Write out the lines of the data below word for word, starting at the line that contains "Een kandidatenportaal" and ending at the line that contains "катание на велосипедах и", with both of those lines included. Leave the pictures out of your answer.

Dataset records: Begin

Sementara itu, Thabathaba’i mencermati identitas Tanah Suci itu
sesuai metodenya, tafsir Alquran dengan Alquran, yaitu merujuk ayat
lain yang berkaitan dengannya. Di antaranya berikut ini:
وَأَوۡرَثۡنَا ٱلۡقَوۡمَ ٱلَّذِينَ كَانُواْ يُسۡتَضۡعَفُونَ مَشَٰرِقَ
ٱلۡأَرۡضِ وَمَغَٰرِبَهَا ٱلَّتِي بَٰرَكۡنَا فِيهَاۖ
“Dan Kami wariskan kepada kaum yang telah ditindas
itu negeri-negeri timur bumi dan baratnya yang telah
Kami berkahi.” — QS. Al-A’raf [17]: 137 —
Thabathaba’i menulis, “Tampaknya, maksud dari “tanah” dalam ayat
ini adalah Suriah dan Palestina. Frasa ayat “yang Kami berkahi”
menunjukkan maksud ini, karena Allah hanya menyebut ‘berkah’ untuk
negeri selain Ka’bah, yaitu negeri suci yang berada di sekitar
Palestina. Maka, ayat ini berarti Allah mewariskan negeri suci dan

Dataset records: End
Dataset records: Begin

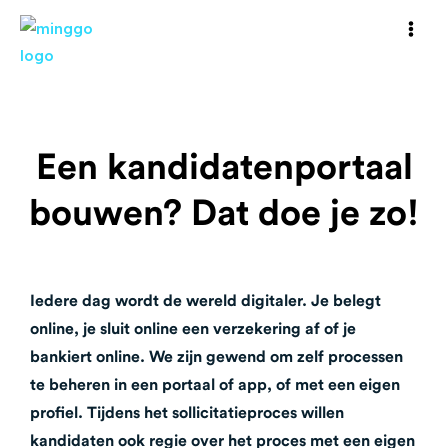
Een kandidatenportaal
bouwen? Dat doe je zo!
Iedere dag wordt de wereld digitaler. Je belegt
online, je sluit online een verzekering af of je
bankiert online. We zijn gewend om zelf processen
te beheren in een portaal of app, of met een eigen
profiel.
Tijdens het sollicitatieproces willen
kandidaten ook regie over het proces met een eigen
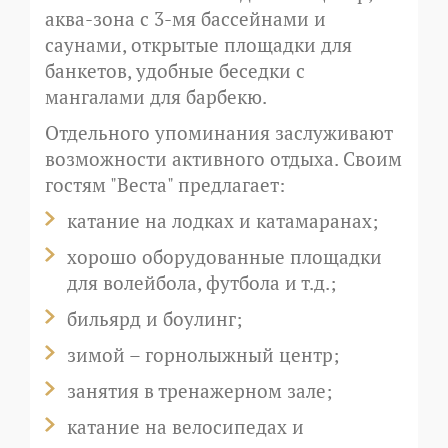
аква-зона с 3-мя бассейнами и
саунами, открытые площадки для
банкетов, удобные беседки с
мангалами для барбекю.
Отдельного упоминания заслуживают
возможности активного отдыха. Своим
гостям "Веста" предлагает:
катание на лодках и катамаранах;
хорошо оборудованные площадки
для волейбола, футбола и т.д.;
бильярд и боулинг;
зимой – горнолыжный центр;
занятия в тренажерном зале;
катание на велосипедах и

Dataset records: End

■ Answer to this problem:
Een kandidatenportaal
bouwen? Dat doe je zo!
Iedere dag wordt de wereld digitaler. Je belegt
online, je sluit online een verzekering af of je
bankiert online. We zijn gewend om zelf processen
te beheren in een portaal of app, of met een eigen
profiel.
Tijdens het sollicitatieproces willen
kandidaten ook regie over het proces met een eigen
аква-зона с 3-мя бассейнами и
саунами, открытые площадки для
банкетов, удобные беседки с
мангалами для барбекю.
Отдельного упоминания заслуживают
возможности активного отдыха. Своим
гостям "Веста" предлагает:
катание на лодках и катамаранах;
хорошо оборудованные площадки
для волейбола, футбола и т.д.;
бильярд и боулинг;
зимой – горнолыжный центр;
занятия в тренажерном зале;
катание на велосипедах и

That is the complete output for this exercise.